Task data.
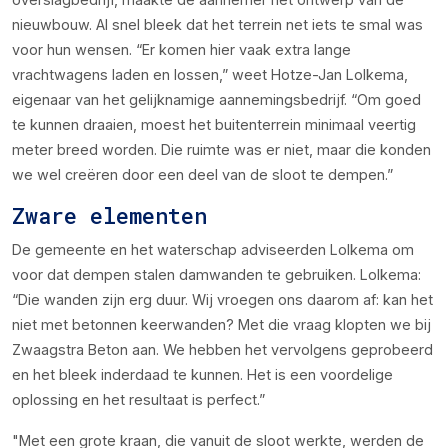
nieuwbouw. Al snel bleek dat het terrein net iets te smal was
voor hun wensen. “Er komen hier vaak extra lange
vrachtwagens laden en lossen,” weet Hotze-Jan Lolkema,
eigenaar van het gelijknamige aannemingsbedrijf. “Om goed
te kunnen draaien, moest het buitenterrein minimaal veertig
meter breed worden. Die ruimte was er niet, maar die konden
we wel creëren door een deel van de sloot te dempen.”
Zware elementen
De gemeente en het waterschap adviseerden Lolkema om
voor dat dempen stalen damwanden te gebruiken. Lolkema:
“Die wanden zijn erg duur. Wij vroegen ons daarom af: kan het
niet met betonnen keerwanden? Met die vraag klopten we bij
Zwaagstra Beton aan. We hebben het vervolgens geprobeerd
en het bleek inderdaad te kunnen. Het is een voordelige
oplossing en het resultaat is perfect.”
Met een grote kraan, die vanuit de sloot werkte, werden de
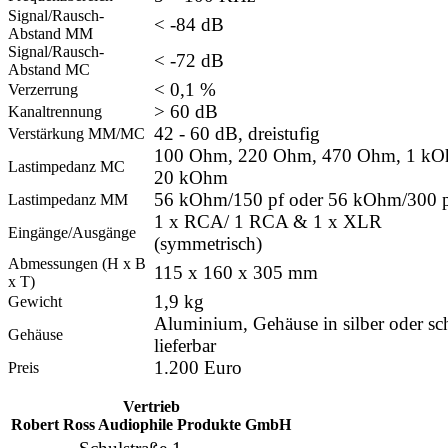
Signal/Rausch-
< -84 dB
Abstand MM
Signal/Rausch-
< -72 dB
Abstand MC
< 0,1 %
Verzerrung
> 60 dB
Kanaltrennung
42 - 60 dB, dreistufig
Verstärkung MM/MC
100 Ohm, 220 Ohm, 470 Ohm, 1 k
Lastimpedanz MC
20 kOhm
56 kOhm/150 pf oder 56 kOhm/300 
Lastimpedanz MM
1 x RCA/ 1 RCA & 1 x XLR
Eingänge/Ausgänge
(symmetrisch)
Abmessungen (H x B
115 x 160 x 305 mm
x T)
1,9 kg
Gewicht
Aluminium, Gehäuse in silber oder s
Gehäuse
lieferbar
1.200 Euro
Preis
Vertrieb
Robert Ross Audiophile Produkte GmbH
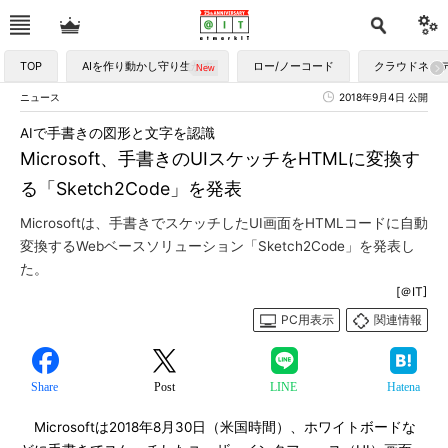
TOP
AIを作り動かし守り生かす
ロー/ノーコード
クラウドネイ
ニュース
2018年9月4日 公開
AIで手書きの図形と文字を認識
Microsoft、手書きのUIスケッチをHTMLに変換す
る「Sketch2Code」を発表
Microsoftは、手書きでスケッチしたUI画面をHTMLコードに自動
変換するWebベースソリューション「Sketch2Code」を発表し
た。
[＠IT]
PC用表示
関連情報
Share
Post
LINE
Hatena
Microsoftは2018年8月30日（米国時間）、ホワイトボードな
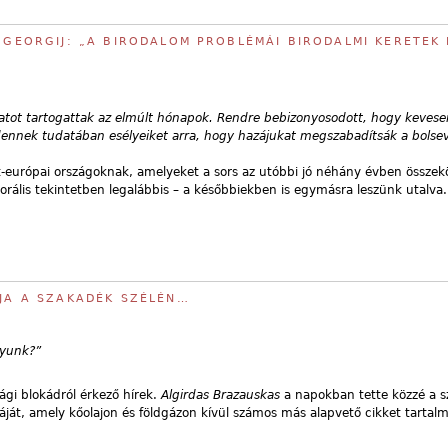
J GEORGIJ: „A BIRODALOM PROBLÉMÁI BIRODALMI KERETEK
tot tartogattak az elmúlt hónapok. Rendre bebizonyosodott, hogy kevese
dennek tudatában esélyeiket arra, hogy hazájukat megszabadítsák a bolse
et-európai országoknak, amelyeket a sors az utóbbi jó néhány évben összekö
rális tekintetben legalábbis – a későbbiekben is egymásra leszünk utalva.
PJA A SZAKADÉK SZÉLÉN…
gyunk?”
ági blokádról érkező hírek.
Algirdas Brazauskas
a napokban tette közzé a szá
stáját, amely kőolajon és földgázon kívül számos más alapvető cikket tartal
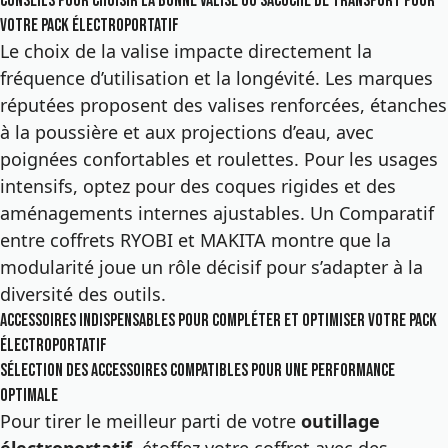
Conseils pour choisir la bonne valise ou sacoche de transport pour
votre pack électroportatif
Le choix de la valise impacte directement la
fréquence d’utilisation et la longévité. Les marques
réputées proposent des valises renforcées, étanches
à la poussière et aux projections d’eau, avec
poignées confortables et roulettes. Pour les usages
intensifs, optez pour des coques rigides et des
aménagements internes ajustables. Un Comparatif
entre coffrets RYOBI et MAKITA montre que la
modularité joue un rôle décisif pour s’adapter à la
diversité des outils.
Accessoires indispensables pour compléter et optimiser votre pack
électroportatif
Sélection des accessoires compatibles pour une performance
optimale
Pour tirer le meilleur parti de votre
outillage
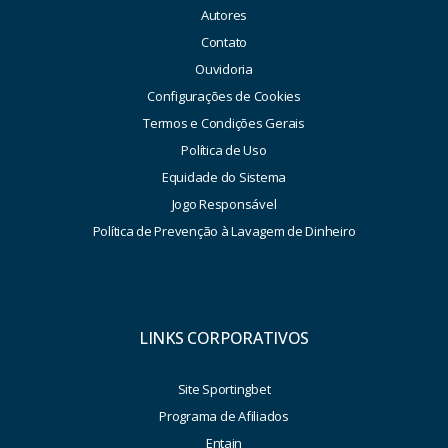
Autores
Contato
Ouvidoria
Configurações de Cookies
Termos e Condições Gerais
Política de Uso
Equidade do Sistema
Jogo Responsável
Política de Prevenção à Lavagem de Dinheiro
LINKS CORPORATIVOS
Site Sportingbet
Programa de Afiliados
Entain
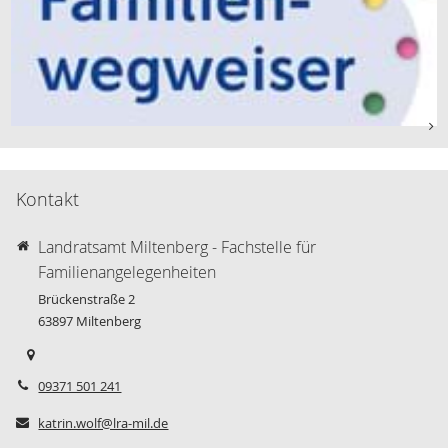
Kontakt
Landratsamt Miltenberg - Fachstelle für
Familienangelegenheiten
Brückenstraße 2
63897
Miltenberg
09371 501 241
katrin.wolf@lra-mil.de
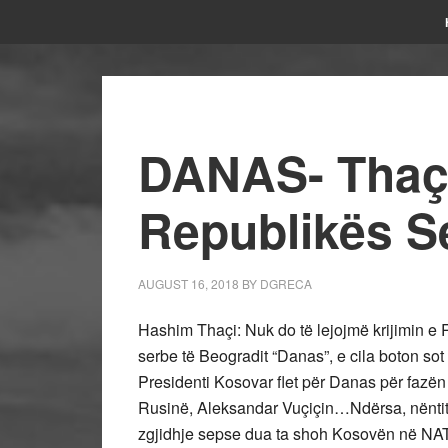
DANAS- Thaçi:
Republikës S
AUGUST 16, 2018
BY
DGRECA
Hashim Thaçi: Nuk do të lejojmë krijimin e 
serbe të Beogradit “Danas”, e cila boton sot 
Presidenti Kosovar flet për Danas për fazën
Rusinë, Aleksandar Vuçiçin…Ndërsa, nëntitu
zgjidhje sepse dua ta shoh Kosovën në NA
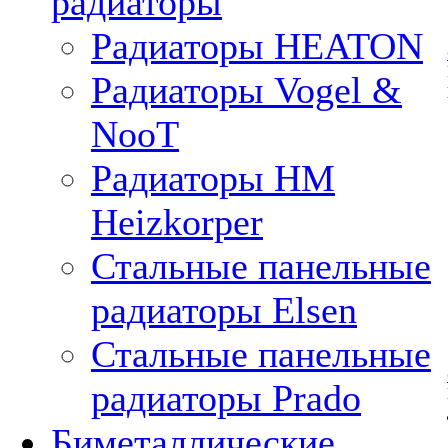
радиаторы
Радиаторы HEATON
Радиаторы Vogel &
NooT
Радиаторы HM
Heizkorper
Стальные панельные
радиаторы Elsen
Стальные панельные
радиаторы Prado
Биметаллические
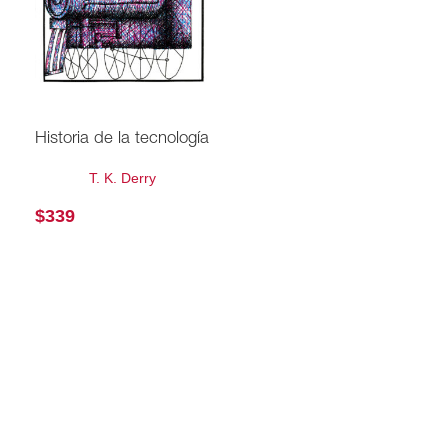
Historia de la tecnología
T. K. Derry
$
339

Problem description.
Copy out the text of the material word for word, from the very beginning of the material down to the line that contains "Microsoftは2018年8月30日（米国時間）、ホワイトボードな", with that line included. Leave the pictures out of your answer.

Response to the task.
nieuwbouw. Al snel bleek dat het terrein net iets te smal was
voor hun wensen. “Er komen hier vaak extra lange
vrachtwagens laden en lossen,” weet Hotze-Jan Lolkema,
eigenaar van het gelijknamige aannemingsbedrijf. “Om goed
te kunnen draaien, moest het buitenterrein minimaal veertig
meter breed worden. Die ruimte was er niet, maar die konden
we wel creëren door een deel van de sloot te dempen.”
Zware elementen
De gemeente en het waterschap adviseerden Lolkema om
voor dat dempen stalen damwanden te gebruiken. Lolkema:
“Die wanden zijn erg duur. Wij vroegen ons daarom af: kan het
niet met betonnen keerwanden? Met die vraag klopten we bij
Zwaagstra Beton aan. We hebben het vervolgens geprobeerd
en het bleek inderdaad te kunnen. Het is een voordelige
oplossing en het resultaat is perfect.”
Met een grote kraan, die vanuit de sloot werkte, werden de
Signal/Rausch-
< -84 dB
Abstand MM
Signal/Rausch-
< -72 dB
Abstand MC
< 0,1 %
Verzerrung
> 60 dB
Kanaltrennung
42 - 60 dB, dreistufig
Verstärkung MM/MC
100 Ohm, 220 Ohm, 470 Ohm, 1 k
Lastimpedanz MC
20 kOhm
56 kOhm/150 pf oder 56 kOhm/300 
Lastimpedanz MM
1 x RCA/ 1 RCA & 1 x XLR
Eingänge/Ausgänge
(symmetrisch)
Abmessungen (H x B
115 x 160 x 305 mm
x T)
1,9 kg
Gewicht
Aluminium, Gehäuse in silber oder s
Gehäuse
lieferbar
1.200 Euro
Preis
Vertrieb
Robert Ross Audiophile Produkte GmbH
TOP
AIを作り動かし守り生かす
ロー/ノーコード
クラウドネイ
ニュース
2018年9月4日 公開
AIで手書きの図形と文字を認識
Microsoft、手書きのUIスケッチをHTMLに変換す
る「Sketch2Code」を発表
Microsoftは、手書きでスケッチしたUI画面をHTMLコードに自動
変換するWebベースソリューション「Sketch2Code」を発表し
た。
[＠IT]
PC用表示
関連情報
Share
Post
LINE
Hatena
Microsoftは2018年8月30日（米国時間）、ホワイトボードな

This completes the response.